In the present case, the court observed that limitation period is question of fact and law and thus has to be decided by the arbitration tribunal. The court explained the difference between jurisdictional and admissibility issue. The difference can be identified by tribunal versus claim test. The test says that if the issue is in regarding the claim or the agreement then it will be considered as admissibility issue and this shall be decided by the arbitration tribunal. As the limitation period is in regard to admissibility of claim it the tribunal has the power to decide on it.
But it is also important to follow the approach of expeditious resolution. Thus court can prima facie look into the issue to knockdown ex facie time barred claim. Only in rare and exceptional cases where on the face of it one can manifest that the claim is beyond the limitation period then the court may refuse to refer to arbitration. In Vidya Drolia v.Durga Trading Corporation, the court while defining the scope of section 11 held "Exercise of the limited prima facie review does not interfere with the competence competence principle but ensures that vexatious and frivolous matters get over at the initial stage".
The rationale behind this is that when in the initial stage it is clearly visible that the claim is time barred, it defeats the purpose of invoking arbitration clause i.e. to get timely and effective remedy to parties. Thus, the general rule is that the court has to refer the case to arbitration and only in some exceptional cases it can refrain from doing so.
In the present case the notice of invoking arbitration was made 5 1/2 years after the dispute arose. It was clear that the claim is time barred and thus the court refused to refer the dispute to arbitration.

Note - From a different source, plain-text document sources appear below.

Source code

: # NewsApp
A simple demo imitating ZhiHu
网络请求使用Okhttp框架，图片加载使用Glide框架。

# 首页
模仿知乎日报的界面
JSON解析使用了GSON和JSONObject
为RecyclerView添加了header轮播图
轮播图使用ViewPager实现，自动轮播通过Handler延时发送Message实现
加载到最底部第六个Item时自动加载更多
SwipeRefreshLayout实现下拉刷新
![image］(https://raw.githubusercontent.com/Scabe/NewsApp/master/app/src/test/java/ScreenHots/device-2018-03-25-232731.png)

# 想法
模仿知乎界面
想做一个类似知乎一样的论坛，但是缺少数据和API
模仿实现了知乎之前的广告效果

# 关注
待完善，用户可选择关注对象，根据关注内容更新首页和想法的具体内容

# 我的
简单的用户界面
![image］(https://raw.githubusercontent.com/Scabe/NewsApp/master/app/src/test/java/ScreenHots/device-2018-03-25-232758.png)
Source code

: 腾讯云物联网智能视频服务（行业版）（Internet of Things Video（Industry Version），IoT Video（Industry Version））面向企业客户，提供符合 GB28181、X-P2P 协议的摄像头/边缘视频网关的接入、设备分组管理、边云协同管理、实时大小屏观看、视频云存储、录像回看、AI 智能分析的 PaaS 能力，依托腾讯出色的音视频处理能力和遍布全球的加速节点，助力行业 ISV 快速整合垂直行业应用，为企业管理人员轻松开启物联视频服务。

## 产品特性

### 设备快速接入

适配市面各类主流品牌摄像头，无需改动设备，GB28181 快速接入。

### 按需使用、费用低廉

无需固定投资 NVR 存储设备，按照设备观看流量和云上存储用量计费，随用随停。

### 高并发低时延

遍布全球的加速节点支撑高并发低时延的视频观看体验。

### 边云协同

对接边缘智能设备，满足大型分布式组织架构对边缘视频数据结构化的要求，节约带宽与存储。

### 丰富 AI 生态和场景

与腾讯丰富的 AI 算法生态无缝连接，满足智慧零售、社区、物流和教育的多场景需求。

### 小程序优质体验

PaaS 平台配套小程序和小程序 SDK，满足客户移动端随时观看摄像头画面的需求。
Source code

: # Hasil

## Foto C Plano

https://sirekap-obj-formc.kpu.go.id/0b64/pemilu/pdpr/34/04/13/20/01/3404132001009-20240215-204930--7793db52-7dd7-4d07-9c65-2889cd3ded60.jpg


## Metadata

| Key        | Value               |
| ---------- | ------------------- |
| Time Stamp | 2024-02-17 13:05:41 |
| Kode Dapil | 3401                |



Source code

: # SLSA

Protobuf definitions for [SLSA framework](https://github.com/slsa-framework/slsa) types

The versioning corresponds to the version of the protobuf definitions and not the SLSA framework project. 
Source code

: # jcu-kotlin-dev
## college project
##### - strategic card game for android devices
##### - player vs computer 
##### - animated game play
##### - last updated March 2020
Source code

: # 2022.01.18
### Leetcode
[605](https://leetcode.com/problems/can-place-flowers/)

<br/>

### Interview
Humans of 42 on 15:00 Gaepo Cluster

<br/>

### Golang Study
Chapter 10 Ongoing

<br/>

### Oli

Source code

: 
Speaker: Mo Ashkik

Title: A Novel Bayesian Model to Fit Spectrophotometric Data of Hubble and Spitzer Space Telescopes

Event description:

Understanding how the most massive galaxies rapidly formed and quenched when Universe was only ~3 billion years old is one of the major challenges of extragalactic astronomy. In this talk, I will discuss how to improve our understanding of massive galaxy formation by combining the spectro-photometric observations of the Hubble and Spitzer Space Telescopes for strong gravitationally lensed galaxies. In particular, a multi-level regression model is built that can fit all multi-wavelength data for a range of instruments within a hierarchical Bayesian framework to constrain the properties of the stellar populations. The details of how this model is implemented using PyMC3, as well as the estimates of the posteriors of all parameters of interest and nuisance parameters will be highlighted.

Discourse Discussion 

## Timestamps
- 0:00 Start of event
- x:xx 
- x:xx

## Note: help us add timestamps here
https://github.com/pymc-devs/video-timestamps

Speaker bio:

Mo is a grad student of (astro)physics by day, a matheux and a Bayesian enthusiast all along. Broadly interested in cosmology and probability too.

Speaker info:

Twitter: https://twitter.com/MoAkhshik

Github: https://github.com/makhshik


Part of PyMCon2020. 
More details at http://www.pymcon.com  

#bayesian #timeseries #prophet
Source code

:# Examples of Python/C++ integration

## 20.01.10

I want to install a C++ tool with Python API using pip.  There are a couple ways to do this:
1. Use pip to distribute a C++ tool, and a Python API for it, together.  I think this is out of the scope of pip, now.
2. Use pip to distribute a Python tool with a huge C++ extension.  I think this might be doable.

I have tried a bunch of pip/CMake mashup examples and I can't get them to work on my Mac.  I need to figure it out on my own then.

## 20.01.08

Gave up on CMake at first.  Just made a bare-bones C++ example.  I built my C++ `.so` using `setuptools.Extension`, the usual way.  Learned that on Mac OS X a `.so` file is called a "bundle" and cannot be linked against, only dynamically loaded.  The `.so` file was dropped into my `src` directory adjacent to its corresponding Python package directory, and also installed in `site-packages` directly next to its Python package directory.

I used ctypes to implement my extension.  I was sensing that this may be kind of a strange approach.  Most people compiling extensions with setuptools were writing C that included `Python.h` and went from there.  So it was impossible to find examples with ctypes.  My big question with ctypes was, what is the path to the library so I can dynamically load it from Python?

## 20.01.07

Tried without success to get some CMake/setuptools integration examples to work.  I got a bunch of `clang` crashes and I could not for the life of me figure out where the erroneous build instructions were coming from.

The Supreme court on 15th March 2021, in case Secunderabad Cantonment Board vs M/S B. Ramachandraiah reiterated the same position on period of limitation and ex facie time barred claims. In that case, the court held that court cannot appoint an arbitrator as the section 11 application was filed after the completion of three years.
Thus, the position is settled that period of limitation for filing application of appointment of an arbitrator is of three years. The issue with this is that it is unduly long and hampers the objective of the act. Thus it is essential to make an amendment to specify shorter and definite period for timely resolution. Judiciary acknowledging the need for amendment is a right step in the direction of expeditious and effective arbitration. The court also distinguished between the limitation period of claims and section 11 application. In the present case even though the application was filed within the limitation period, there was undue delay in invoking the arbitration and thus the claim was not referred for arbitration.
The judgment of Vidya Droliya and the present case clarifies the circumstances in which the court may refuse to refer the dispute to arbitration. The court may refuse only when it is completely certain that the claim is beyond the limitation period. The court has clearly stated that if there is even the slightest doubt or evidence of subsisting dispute, then the court has to let the arbitration tribunal decide the issue. The reason behind this is that time and resources of the other party are not wasted when the claim is ex facie time-barred. Thus the court has tried to create a balance between the kompetenz–kompetenz principle and the authority of court to refuse claims on the basis that they are ex facie time-barred.